Source data
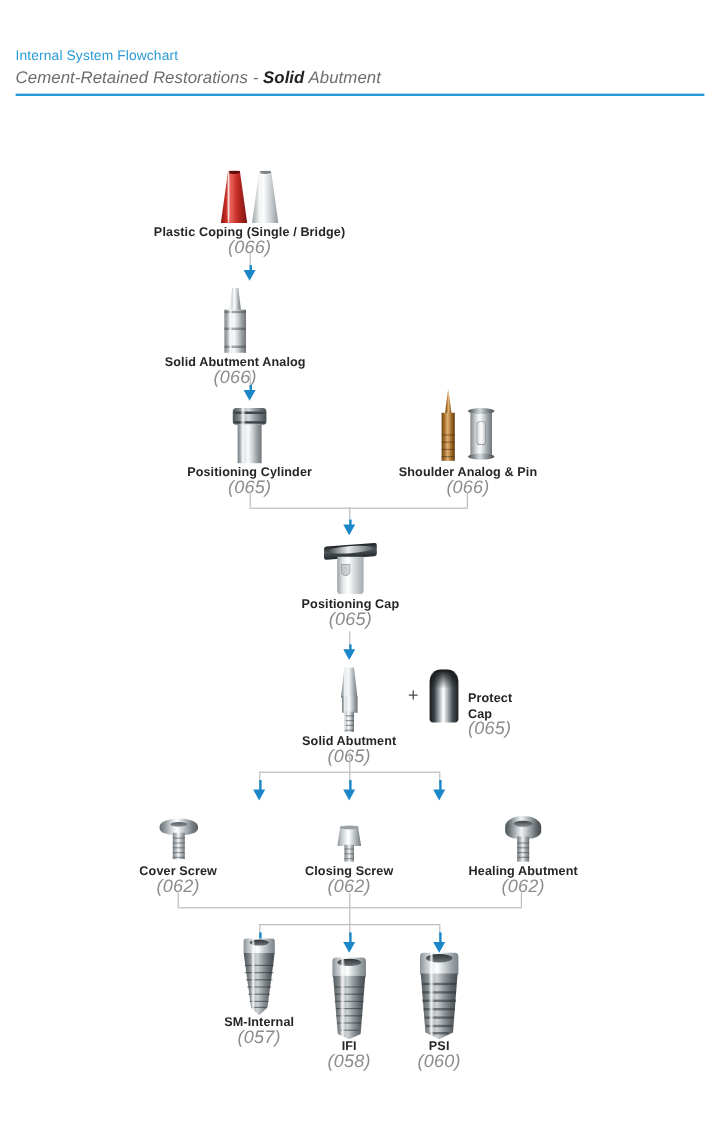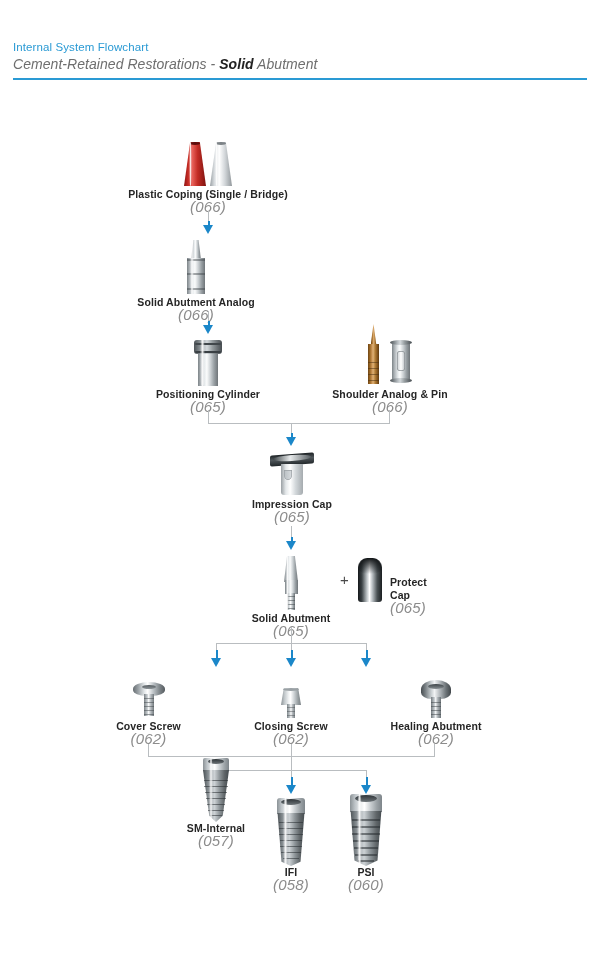"Impression Cap" div.label { text: Impression -> Positioning }
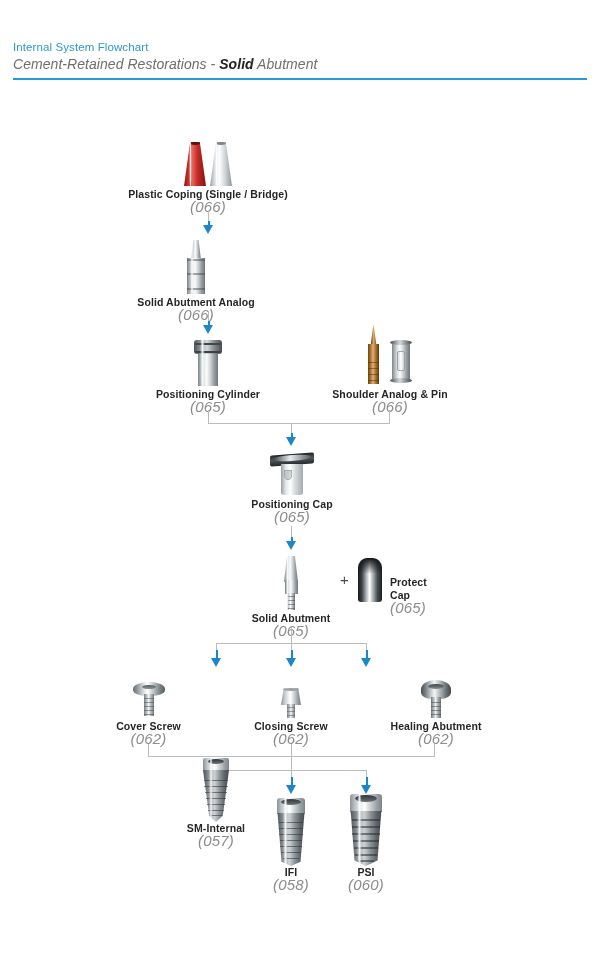"SM-Internal" div.node { top: 758px -> 782px }
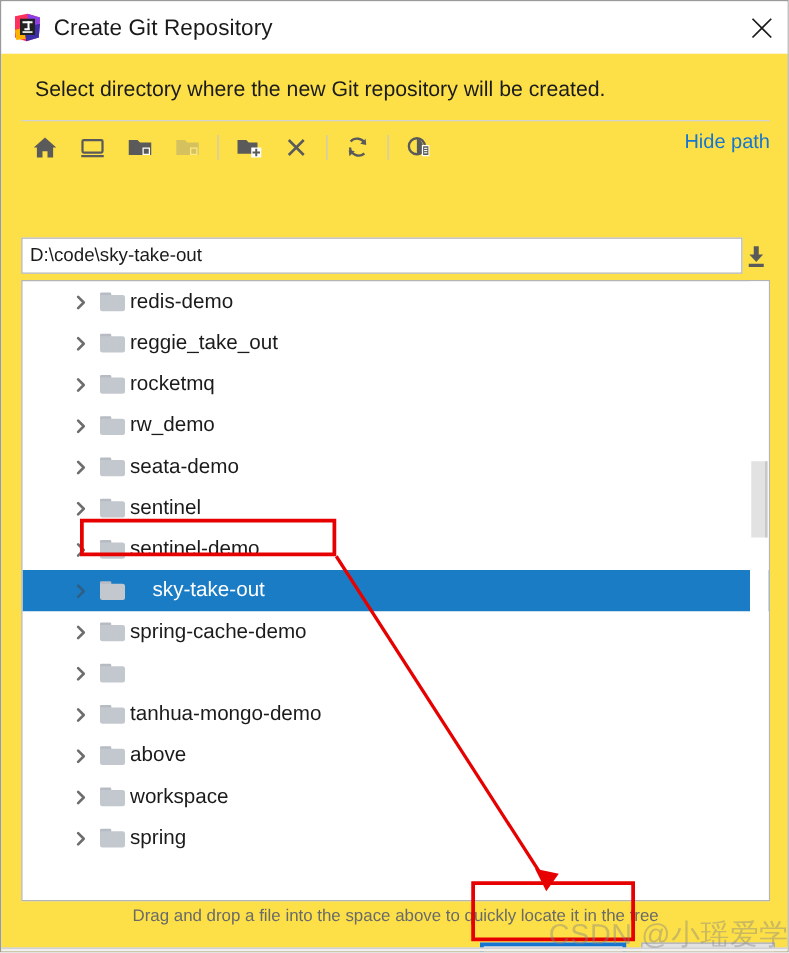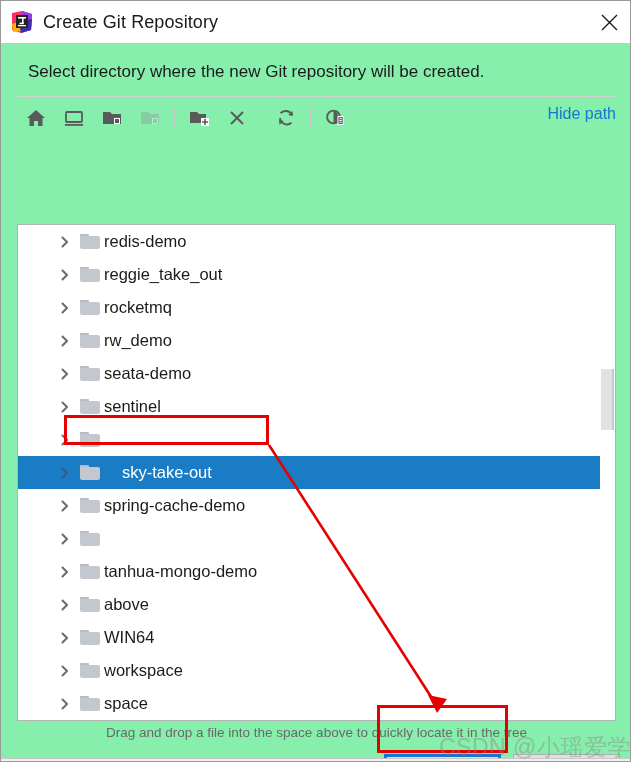"Select directory where the new" .dialog-body { background: #86efac -> #fde047 }
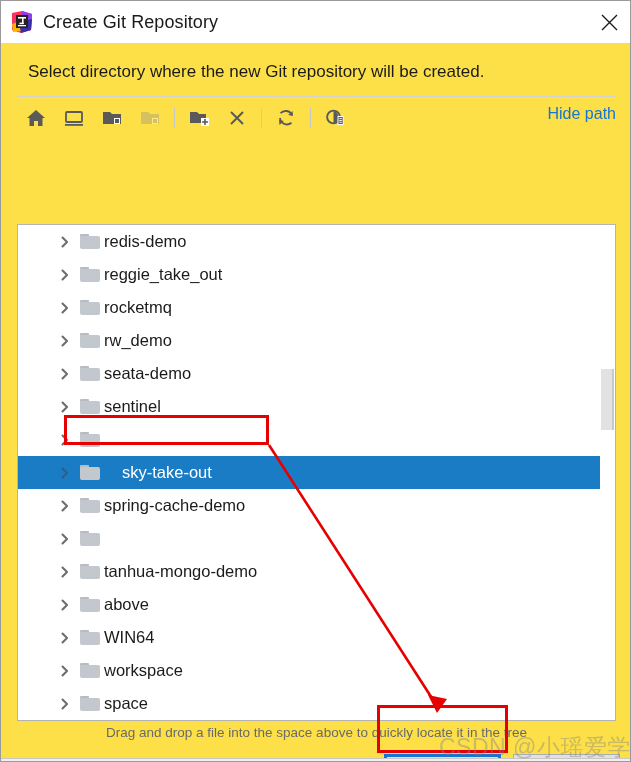"D:\code\sky-take-out" div.path-row { html: none -> <div> <input> <div> <svg> <rect></rect> <path></path> <rect></rect> </svg> </div> </div> }
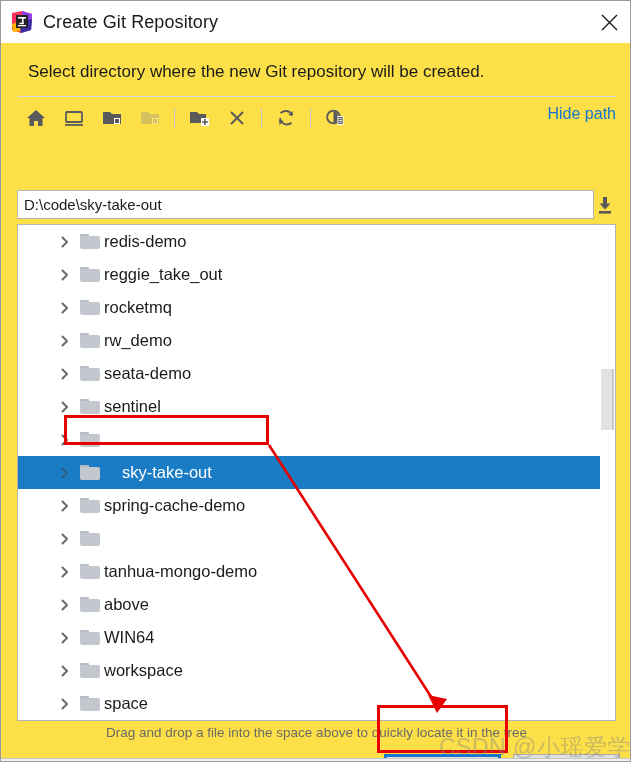"sentinel-demo" div.tree-label { html: none -> <div>sentinel-demo</div> }
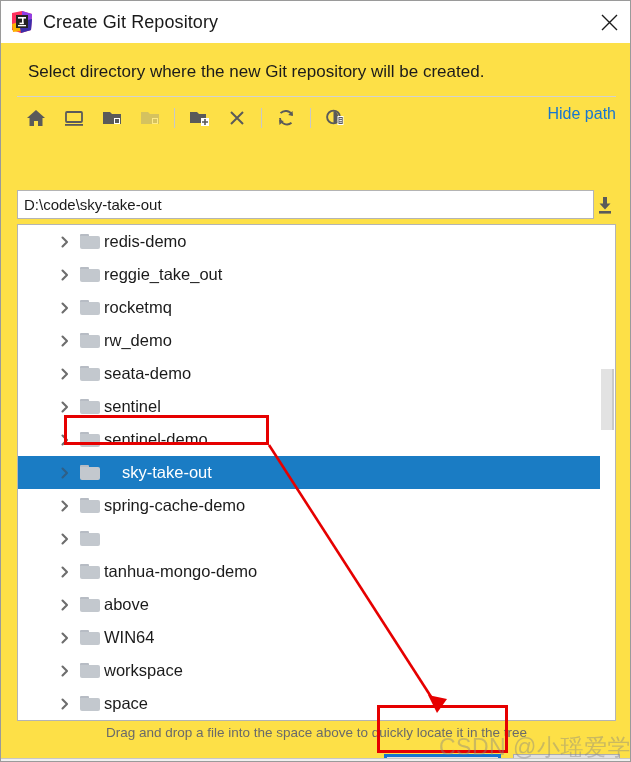"WIN64" div.tree-row { html: <div> <div> <svg> <path></path> </svg> </div> <div> <div></div> <div></div> </div> <div>WIN64</div> </div> -> none }
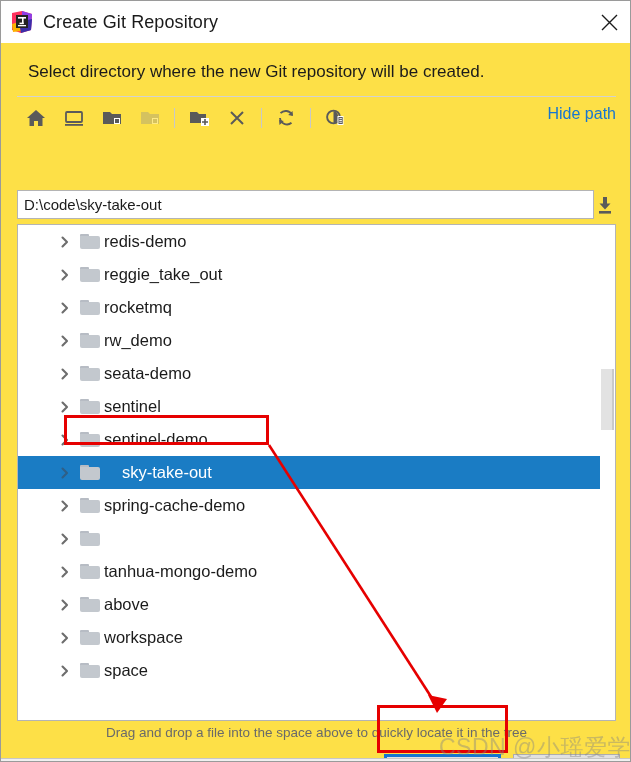"space" div.tree-label { text: space -> spring }
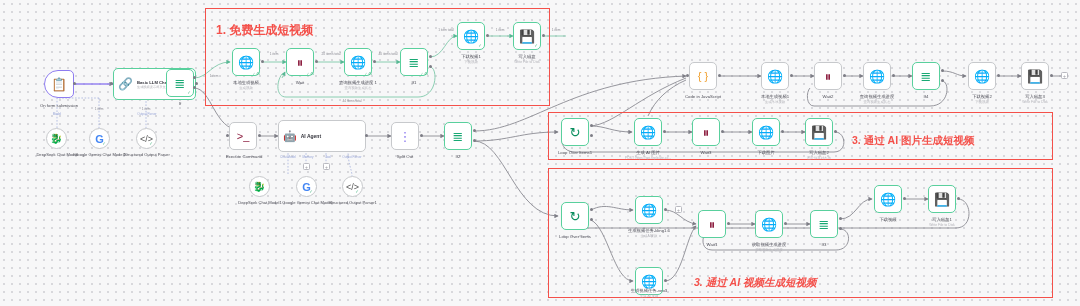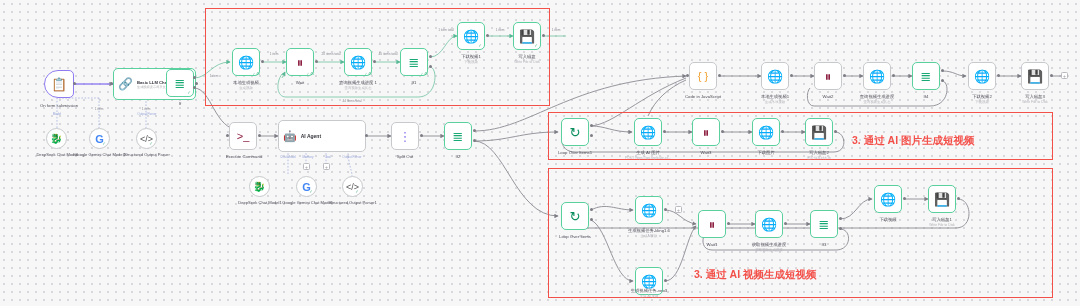"1. 免费生成短视频" div.annot-title { html: none -> <div>1. 免费生成短视频</div> }
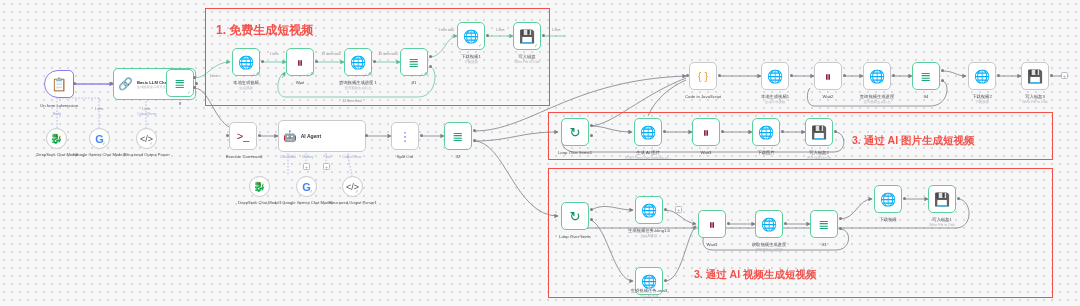"3. 通过 AI 视频生成短视频" div.annot-title { font-style: none -> italic; top: 268px -> 276px }
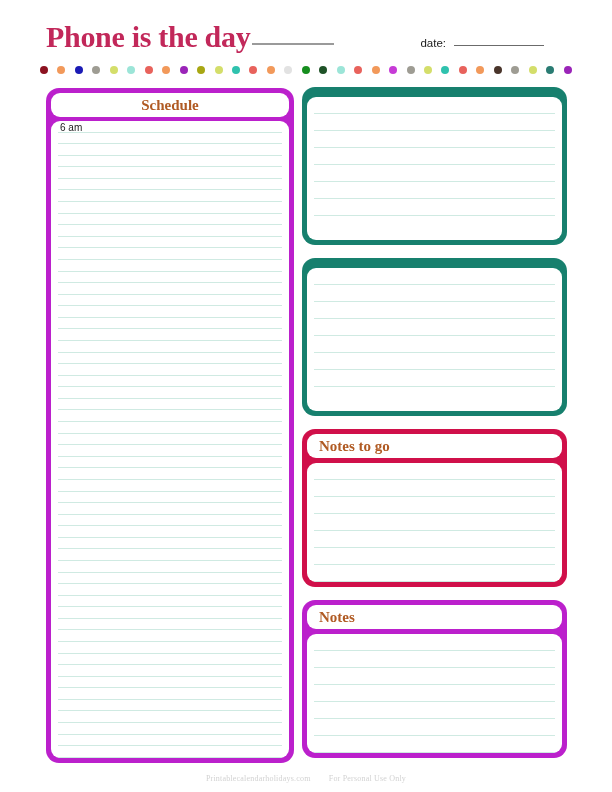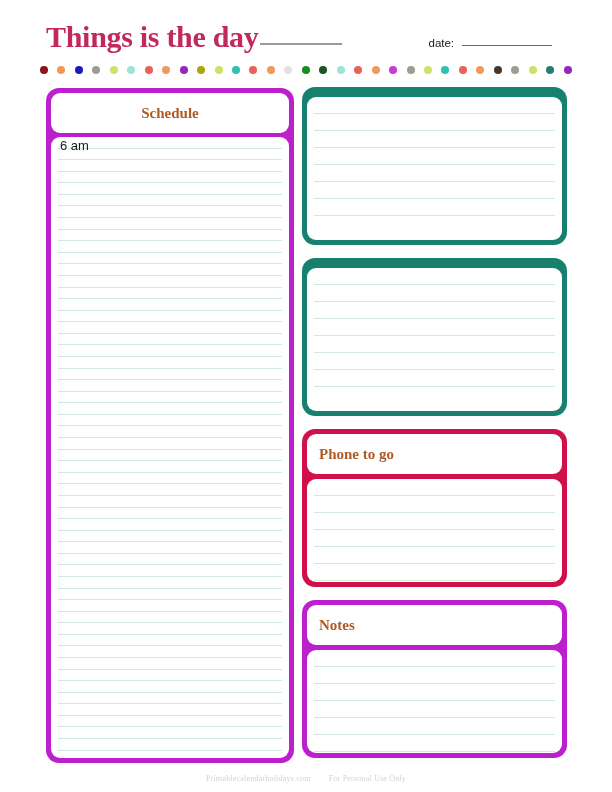"Things is the day" span { text: Things -> Phone }
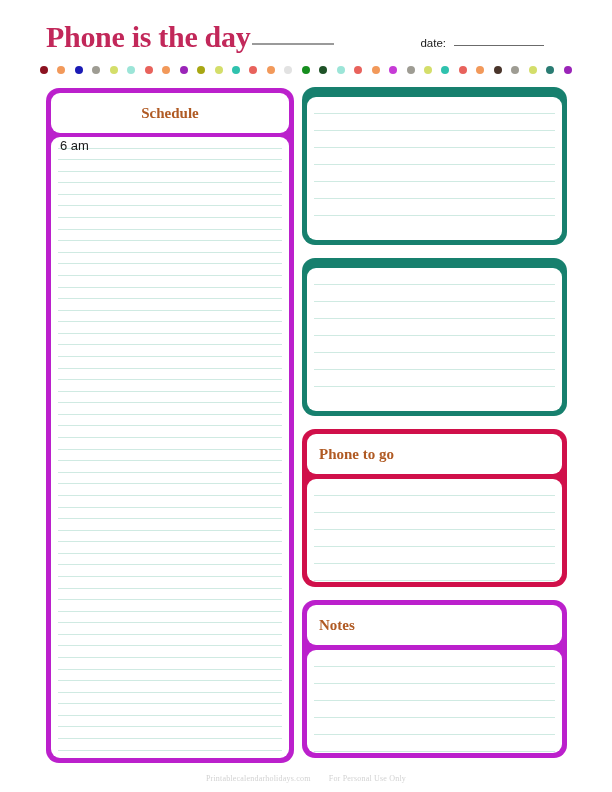"Schedule" .card-header { height: 40px -> 24px }
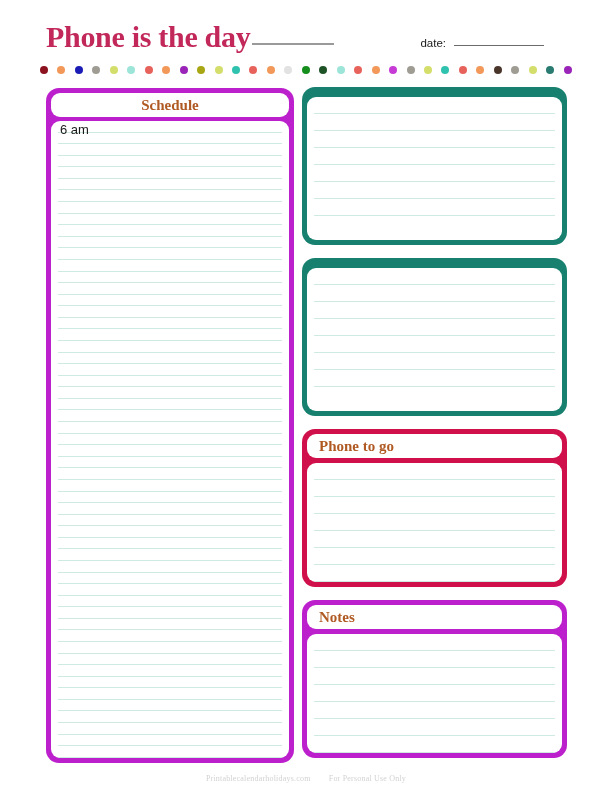"6 am" .time-label { font-size: 13px -> 10px }
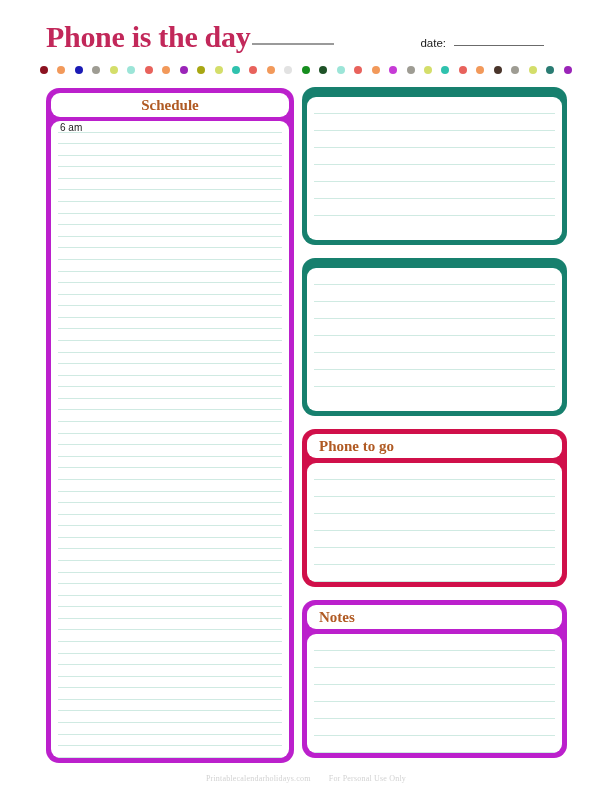"Phone to go" span.card-title { text: Phone -> Notes }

*What needs to be done*
Would you set down the records above once more, exactly, with the pictures removed?

*Expected answer*
"Impression Cap" div.label { text: Impression -> Positioning }
"SM-Internal" div.node { top: 758px -> 782px }
"Select directory where the new" .dialog-body { background: #86efac -> #fde047 }
"D:\code\sky-take-out" div.path-row { html: none -> <div> <input> <div> <svg> <rect></rect> <path></path> <rect></rect> </svg> </div> </div> }
"sentinel-demo" div.tree-label { html: none -> <div>sentinel-demo</div> }
"WIN64" div.tree-row { html: <div> <div> <svg> <path></path> </svg> </div> <div> <div></div> <div></div> </div> <div>WIN64</div> </div> -> none }
"space" div.tree-label { text: space -> spring }
"1. 免费生成短视频" div.annot-title { html: none -> <div>1. 免费生成短视频</div> }
"3. 通过 AI 视频生成短视频" div.annot-title { font-style: none -> italic; top: 268px -> 276px }
"Things is the day" span { text: Things -> Phone }
"Schedule" .card-header { height: 40px -> 24px }
"6 am" .time-label { font-size: 13px -> 10px }
"Phone to go" span.card-title { text: Phone -> Notes }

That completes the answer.